◆ **TASK**: Convert the stretch of the entries from the line containing "because we know what vacation means to you." through the line containing "and interior stairs" into a Markdown table with the columns Row and Line text. Number each row, and leave out blank lines.
━━━━━━━━━━━━━━━━━━━━━━━━━━━━━━
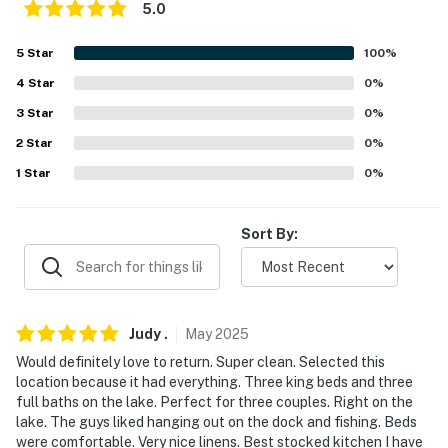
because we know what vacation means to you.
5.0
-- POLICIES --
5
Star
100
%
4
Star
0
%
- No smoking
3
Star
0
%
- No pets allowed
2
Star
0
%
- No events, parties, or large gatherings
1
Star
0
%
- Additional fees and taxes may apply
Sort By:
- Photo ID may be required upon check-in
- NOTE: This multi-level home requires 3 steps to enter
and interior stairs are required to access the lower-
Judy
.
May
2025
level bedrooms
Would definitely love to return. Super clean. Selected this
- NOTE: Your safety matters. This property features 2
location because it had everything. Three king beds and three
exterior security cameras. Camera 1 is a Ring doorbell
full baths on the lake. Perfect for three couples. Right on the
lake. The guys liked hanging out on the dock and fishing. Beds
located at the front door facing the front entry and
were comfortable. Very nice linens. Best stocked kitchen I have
━━━━━━━━━━━━━━━━━━━━━━━━━━━━━━
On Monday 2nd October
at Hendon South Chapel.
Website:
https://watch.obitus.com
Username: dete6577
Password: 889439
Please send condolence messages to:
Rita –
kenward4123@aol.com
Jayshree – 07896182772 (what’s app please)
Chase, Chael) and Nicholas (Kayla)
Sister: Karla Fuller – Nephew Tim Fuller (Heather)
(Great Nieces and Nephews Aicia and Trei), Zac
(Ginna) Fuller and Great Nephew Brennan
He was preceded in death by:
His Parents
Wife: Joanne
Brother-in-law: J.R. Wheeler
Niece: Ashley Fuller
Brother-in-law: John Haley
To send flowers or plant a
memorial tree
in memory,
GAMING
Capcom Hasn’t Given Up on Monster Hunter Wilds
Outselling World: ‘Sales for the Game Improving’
━━━━━━━━━━━━━━━━━━━━━━━━━━━━━━
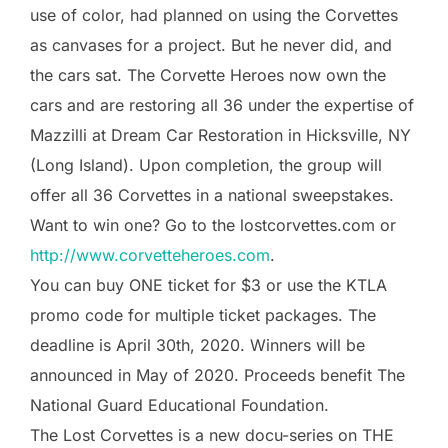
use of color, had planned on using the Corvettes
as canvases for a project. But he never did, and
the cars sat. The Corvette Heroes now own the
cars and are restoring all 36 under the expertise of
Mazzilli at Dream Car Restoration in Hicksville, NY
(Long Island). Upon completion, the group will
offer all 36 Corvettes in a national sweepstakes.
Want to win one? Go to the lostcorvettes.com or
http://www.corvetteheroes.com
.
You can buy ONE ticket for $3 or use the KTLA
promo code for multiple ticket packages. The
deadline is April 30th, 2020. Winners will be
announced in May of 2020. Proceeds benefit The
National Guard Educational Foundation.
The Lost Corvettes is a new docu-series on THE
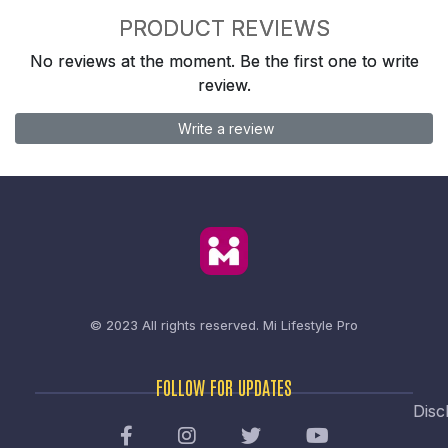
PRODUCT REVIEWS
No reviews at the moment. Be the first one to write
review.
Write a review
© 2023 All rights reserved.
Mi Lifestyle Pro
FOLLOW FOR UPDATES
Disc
━━━━━━━━━━━━━━━━━━━━━━━━━━━━━━
◆ **TASK RESPONSE**:
| Row | Line text |
|---|---|
| 1 | because we know what vacation means to you. |
| 2 | 5.0 |
| 3 | -- POLICIES -- |
| 4 | 5 |
| 5 | Star |
| 6 | 100 |
| 7 | % |
| 8 | 4 |
| 9 | Star |
| 10 | 0 |
| 11 | % |
| 12 | - No smoking |
| 13 | 3 |
| 14 | Star |
| 15 | 0 |
| 16 | % |
| 17 | - No pets allowed |
| 18 | 2 |
| 19 | Star |
| 20 | 0 |
| 21 | % |
| 22 | - No events, parties, or large gatherings |
| 23 | 1 |
| 24 | Star |
| 25 | 0 |
| 26 | % |
| 27 | - Additional fees and taxes may apply |
| 28 | Sort By: |
| 29 | - Photo ID may be required upon check-in |
| 30 | - NOTE: This multi-level home requires 3 steps to enter |
| 31 | and interior stairs are required to access the lower- |